Plekzationz

Nick Edwards

Editions Mego – 2012
par Simon, le 18 octobre 2012
7

Dix-huit années. C’est le temps qu’il a fallu à Nick Edwards pour retenter une aventure musicale sous son vrai nom. Entre une cassette sortie en 1994 et ce Plekzationz, il y a l’équivalent d’une arrivée au sommet de l’adolescence. Le moment de devenir adulte, de poser l’infâme disque de la maturité. Pourtant, tout au long de ces années, Edwards a gagné dans l’ombre une solide réputation entre des disques sortis sur Punch Drunk, Mordant Music ou Perc Trax – principalement sous son pseudo Ekoplekz – l’Anglais s’est imposé comme une figure dans la subversion dub/drone/bass music/indus. Fini de se planquer derrière pseudos et pochettes immondes, Nick Edwards nous apparaît ici le visage peint, sur Editions Mego pour un grand tour d’early electronics passablement expérimental. C’est peut-être pour ça qu’on a du mal à imaginer ce nouvel LP comme autre chose qu’un aboutissement dans sa quête d’identité. Il est difficile de déterminer en quoi sa présence sur Editions Mego tient de sa volonté de se rapprocher des « grands ». Lui qui a tout gagné avec un contenu certes bizarre  mais acceptable pour la secte Resident Advisor, se produire sur le label de Peter Rehberg tient du risque latent. Surtout quand on s’enfonce dans les sphères de la library music et de l’improvisation sur machines.

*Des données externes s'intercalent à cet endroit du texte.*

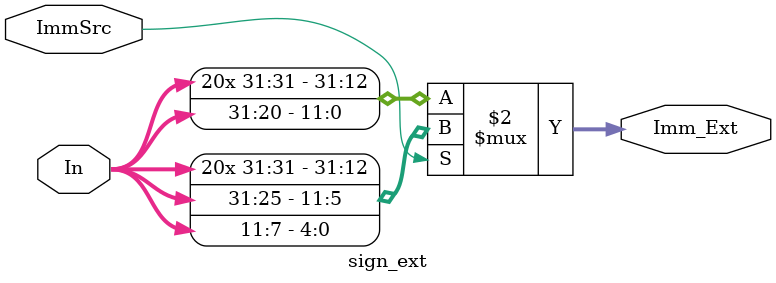
<source format=v>
`timescale 1ns / 1ps


module sign_ext (In, Imm_Ext, ImmSrc);

    input [31:0] In;
    input ImmSrc;
    output [31:0] Imm_Ext;

    assign Imm_Ext = (ImmSrc == 1'b1) ? ({{20{In[31]}},In[31:25],In[11:7]}):   //if ImmSrc = 1, comes from S type
                                        {{20{In[31]}},In[31:20]};   //ImmScr = 0, comes from I type
                                
endmodule

</source>
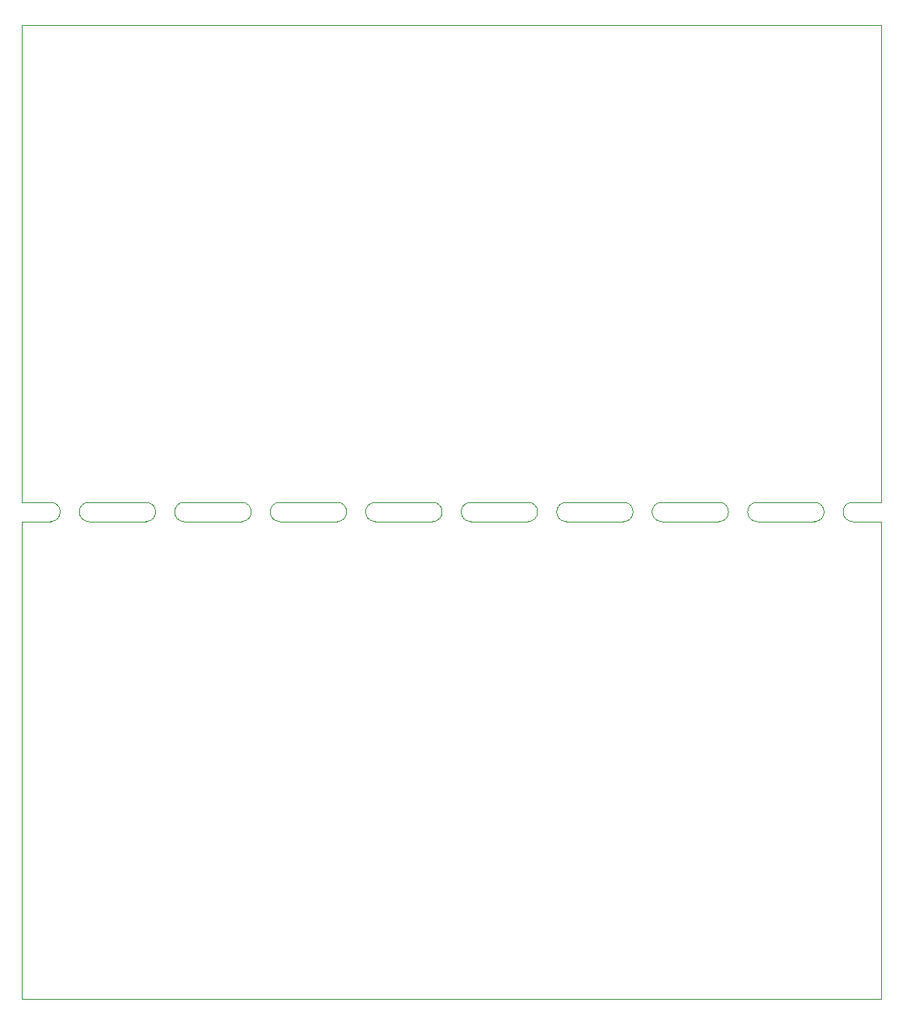
<source format=gbr>
%TF.GenerationSoftware,KiCad,Pcbnew,8.0.8*%
%TF.CreationDate,2025-03-04T17:08:21-05:00*%
%TF.ProjectId,board_AB,626f6172-645f-4414-922e-6b696361645f,rev?*%
%TF.SameCoordinates,Original*%
%TF.FileFunction,Profile,NP*%
%FSLAX46Y46*%
G04 Gerber Fmt 4.6, Leading zero omitted, Abs format (unit mm)*
G04 Created by KiCad (PCBNEW 8.0.8) date 2025-03-04 17:08:21*
%MOMM*%
%LPD*%
G01*
G04 APERTURE LIST*
%TA.AperFunction,Profile*%
%ADD10C,0.100000*%
%TD*%
G04 APERTURE END LIST*
D10*
X103500000Y-72000000D02*
X106500000Y-72000000D01*
X176500000Y-70000000D02*
G75*
G02*
X176500000Y-72000000I0J-1000000D01*
G01*
X190500000Y-72000000D02*
X193500000Y-72000000D01*
X156500000Y-70000000D02*
X150500000Y-70000000D01*
X150500000Y-72000000D02*
X156500000Y-72000000D01*
X156500000Y-70000000D02*
G75*
G02*
X156500000Y-72000000I0J-1000000D01*
G01*
X110500000Y-72000000D02*
X116500000Y-72000000D01*
X170500000Y-72000000D02*
X176500000Y-72000000D01*
X116500000Y-70000000D02*
G75*
G02*
X116500000Y-72000000I0J-1000000D01*
G01*
X193500000Y-20000000D02*
X193500000Y-70000000D01*
X140500000Y-72000000D02*
G75*
G02*
X140500000Y-70000000I0J1000000D01*
G01*
X180500000Y-72000000D02*
G75*
G02*
X180500000Y-70000000I0J1000000D01*
G01*
X110500000Y-72000000D02*
G75*
G02*
X110500000Y-70000000I0J1000000D01*
G01*
X190500000Y-72000000D02*
G75*
G02*
X190500000Y-70000000I0J1000000D01*
G01*
X176500000Y-70000000D02*
X170500000Y-70000000D01*
X160500000Y-72000000D02*
G75*
G02*
X160500000Y-70000000I0J1000000D01*
G01*
X103500000Y-70000000D02*
X103500000Y-20000000D01*
X140500000Y-72000000D02*
X146500000Y-72000000D01*
X130500000Y-72000000D02*
G75*
G02*
X130500000Y-70000000I0J1000000D01*
G01*
X103500000Y-122000000D02*
X103500000Y-72000000D01*
X146500000Y-70000000D02*
X140500000Y-70000000D01*
X126500000Y-70000000D02*
G75*
G02*
X126500000Y-72000000I0J-1000000D01*
G01*
X186500000Y-70000000D02*
X180500000Y-70000000D01*
X106500000Y-70000000D02*
X103500000Y-70000000D01*
X166500000Y-70000000D02*
X160500000Y-70000000D01*
X106500000Y-70000000D02*
G75*
G02*
X106500000Y-72000000I0J-1000000D01*
G01*
X136500000Y-70000000D02*
G75*
G02*
X136500000Y-72000000I0J-1000000D01*
G01*
X193500000Y-72000000D02*
X193500000Y-122000000D01*
X170500000Y-72000000D02*
G75*
G02*
X170500000Y-70000000I0J1000000D01*
G01*
X130500000Y-72000000D02*
X136500000Y-72000000D01*
X193500000Y-70000000D02*
X190500000Y-70000000D01*
X180500000Y-72000000D02*
X186500000Y-72000000D01*
X186500000Y-70000000D02*
G75*
G02*
X186500000Y-72000000I0J-1000000D01*
G01*
X126500000Y-70000000D02*
X120500000Y-70000000D01*
X166500000Y-70000000D02*
G75*
G02*
X166500000Y-72000000I0J-1000000D01*
G01*
X120500000Y-72000000D02*
X126500000Y-72000000D01*
X150500000Y-72000000D02*
G75*
G02*
X150500000Y-70000000I0J1000000D01*
G01*
X116500000Y-70000000D02*
X110500000Y-70000000D01*
X103500000Y-20000000D02*
X193500000Y-20000000D01*
X193500000Y-122000000D02*
X103500000Y-122000000D01*
X136500000Y-70000000D02*
X130500000Y-70000000D01*
X146500000Y-70000000D02*
G75*
G02*
X146500000Y-72000000I0J-1000000D01*
G01*
X120500000Y-72000000D02*
G75*
G02*
X120500000Y-70000000I0J1000000D01*
G01*
X160500000Y-72000000D02*
X166500000Y-72000000D01*
M02*

</source>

On prévient tout de suite, Plekzationz est un disque d’apparence difficile, un pur produit de l’industrie musicale oblique. Comme tout grand disque d’improvisation en hardware, ce disque ne connait pas de limite, pas de contours ni de structure calibrée. Il avance à sa manière, au gré des tribulations de quelques machines posées à même la table. Ceci étant dit, nous n’inventerons pas que Plekzationz est un disque sans codes. Au contraire, il en est plein à craquer. Des références plus ou moins dissimulées qui vont des grandes pionnières de l’industrie électronique des 50’s (Daphné Oram, Delia Derbyshire et son BBC Radiophonic Workshop) au krautrock en passant par les techniques sonores empruntées au dub originel (ses échos, ses pédales, sa densité). On pourrait encore citer Throbbing Gristle pour l’ambiance légèrement indus, les films de science-fiction pour la manière incongrue de poser les sons façon DIY. On pourrait en citer encore d’autres. Alors, on se ballade sur ces quatre pistes de quinze minutes comme un on regarde une succession de fresques. Les premières écoutes ne sont pas forcément renversantes, et pourtant l’envie d’y retourner subsiste à chaque fois que l’aventure se termine.

Jusqu’à finalement tomber dans la logique du disque, dans la glorieuse incertitude que représente cette évidente narration. Ce qui était obscur devient alors familier, et les gloses abjectes d’hier font ce nouvel univers qui nous murmure des choses à l’oreille. Très perceptibles cette fois. Les Anglais aiment user et abuser du rewarding listening pour évoquer ces disques chelous qui finissent par devenir tellement le tien qu’ils en deviennent essentiels. Plekzationz fait partie de ses disques à retardement, qui n’a aucune autre limite que celle que tu voudras bien lui donner. Une expérience qui ne se partage pas forcément, ou avec la peur de passer pour un mal compris. Telle est la loi de la musique semi-improvisée. Mais pour être francs, on s’en fout un peu, parce que ça en valait la peine au final.